Saved data entries:

=-=-=-=-=

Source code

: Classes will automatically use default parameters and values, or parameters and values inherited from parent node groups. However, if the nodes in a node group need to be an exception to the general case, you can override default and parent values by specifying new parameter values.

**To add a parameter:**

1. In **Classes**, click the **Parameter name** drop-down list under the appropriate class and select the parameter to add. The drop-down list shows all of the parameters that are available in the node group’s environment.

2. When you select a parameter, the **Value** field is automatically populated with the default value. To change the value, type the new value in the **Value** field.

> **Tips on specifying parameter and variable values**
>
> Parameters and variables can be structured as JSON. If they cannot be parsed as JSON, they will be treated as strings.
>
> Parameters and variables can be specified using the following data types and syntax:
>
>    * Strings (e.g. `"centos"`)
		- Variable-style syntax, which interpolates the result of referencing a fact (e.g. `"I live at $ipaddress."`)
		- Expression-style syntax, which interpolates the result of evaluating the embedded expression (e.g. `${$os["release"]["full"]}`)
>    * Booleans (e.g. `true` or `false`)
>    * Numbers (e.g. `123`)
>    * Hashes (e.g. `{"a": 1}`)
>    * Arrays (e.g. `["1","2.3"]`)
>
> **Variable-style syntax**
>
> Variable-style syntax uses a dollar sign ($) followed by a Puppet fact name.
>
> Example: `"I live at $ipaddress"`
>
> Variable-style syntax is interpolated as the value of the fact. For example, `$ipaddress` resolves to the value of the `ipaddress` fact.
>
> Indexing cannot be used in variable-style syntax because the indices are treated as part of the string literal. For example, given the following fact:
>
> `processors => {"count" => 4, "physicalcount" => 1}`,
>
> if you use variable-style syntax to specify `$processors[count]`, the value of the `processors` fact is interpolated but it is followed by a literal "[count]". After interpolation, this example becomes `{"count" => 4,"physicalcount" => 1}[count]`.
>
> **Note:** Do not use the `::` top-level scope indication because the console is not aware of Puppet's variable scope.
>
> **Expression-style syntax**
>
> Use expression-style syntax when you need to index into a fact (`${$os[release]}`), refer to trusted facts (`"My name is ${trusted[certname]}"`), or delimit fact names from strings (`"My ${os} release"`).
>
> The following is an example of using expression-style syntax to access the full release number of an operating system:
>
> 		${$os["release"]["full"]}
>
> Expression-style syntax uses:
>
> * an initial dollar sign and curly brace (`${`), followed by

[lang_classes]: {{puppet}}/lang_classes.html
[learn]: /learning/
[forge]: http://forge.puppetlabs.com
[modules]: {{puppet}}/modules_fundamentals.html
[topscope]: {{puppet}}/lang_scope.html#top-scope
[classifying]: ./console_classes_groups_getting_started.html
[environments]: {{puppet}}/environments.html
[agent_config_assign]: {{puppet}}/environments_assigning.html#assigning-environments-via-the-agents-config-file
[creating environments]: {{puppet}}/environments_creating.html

=-=-=-=-=

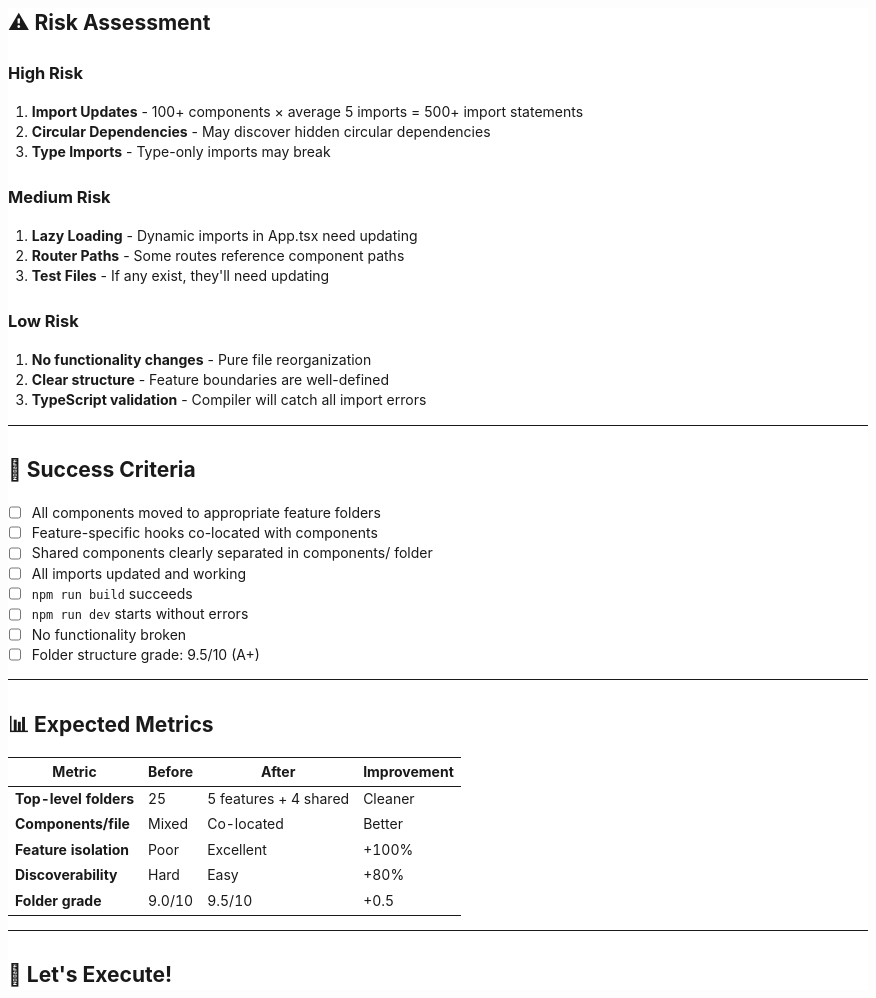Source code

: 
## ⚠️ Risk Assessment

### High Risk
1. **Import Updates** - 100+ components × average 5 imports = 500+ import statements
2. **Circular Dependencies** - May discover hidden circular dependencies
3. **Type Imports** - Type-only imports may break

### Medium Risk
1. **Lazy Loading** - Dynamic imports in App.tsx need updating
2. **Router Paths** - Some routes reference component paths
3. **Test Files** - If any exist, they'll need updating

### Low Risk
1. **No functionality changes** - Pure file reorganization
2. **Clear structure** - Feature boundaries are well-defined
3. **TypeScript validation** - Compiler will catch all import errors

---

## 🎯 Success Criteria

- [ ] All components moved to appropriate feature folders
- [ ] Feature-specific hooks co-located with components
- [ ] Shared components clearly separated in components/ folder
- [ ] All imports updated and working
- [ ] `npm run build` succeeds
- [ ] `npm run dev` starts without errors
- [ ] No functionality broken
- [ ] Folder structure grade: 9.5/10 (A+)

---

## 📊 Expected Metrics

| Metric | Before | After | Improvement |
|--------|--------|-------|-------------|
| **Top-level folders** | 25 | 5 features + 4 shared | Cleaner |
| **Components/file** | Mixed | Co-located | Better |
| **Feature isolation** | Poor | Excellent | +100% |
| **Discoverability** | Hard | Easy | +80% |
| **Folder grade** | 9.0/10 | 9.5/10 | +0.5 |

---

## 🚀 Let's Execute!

=-=-=-=-=

- ABOUT THIS EXERCISE -
Please make an exact copy of the lines above from the line with "starts without errors" through the line with "## 🚀 Let's Execute!", both ends included.

- ANSWER AREA -
- [ ] `npm run dev` starts without errors
- [ ] No functionality broken
- [ ] Folder structure grade: 9.5/10 (A+)

---

## 📊 Expected Metrics

| Metric | Before | After | Improvement |
|--------|--------|-------|-------------|
| **Top-level folders** | 25 | 5 features + 4 shared | Cleaner |
| **Components/file** | Mixed | Co-located | Better |
| **Feature isolation** | Poor | Excellent | +100% |
| **Discoverability** | Hard | Easy | +80% |
| **Folder grade** | 9.0/10 | 9.5/10 | +0.5 |

---

## 🚀 Let's Execute!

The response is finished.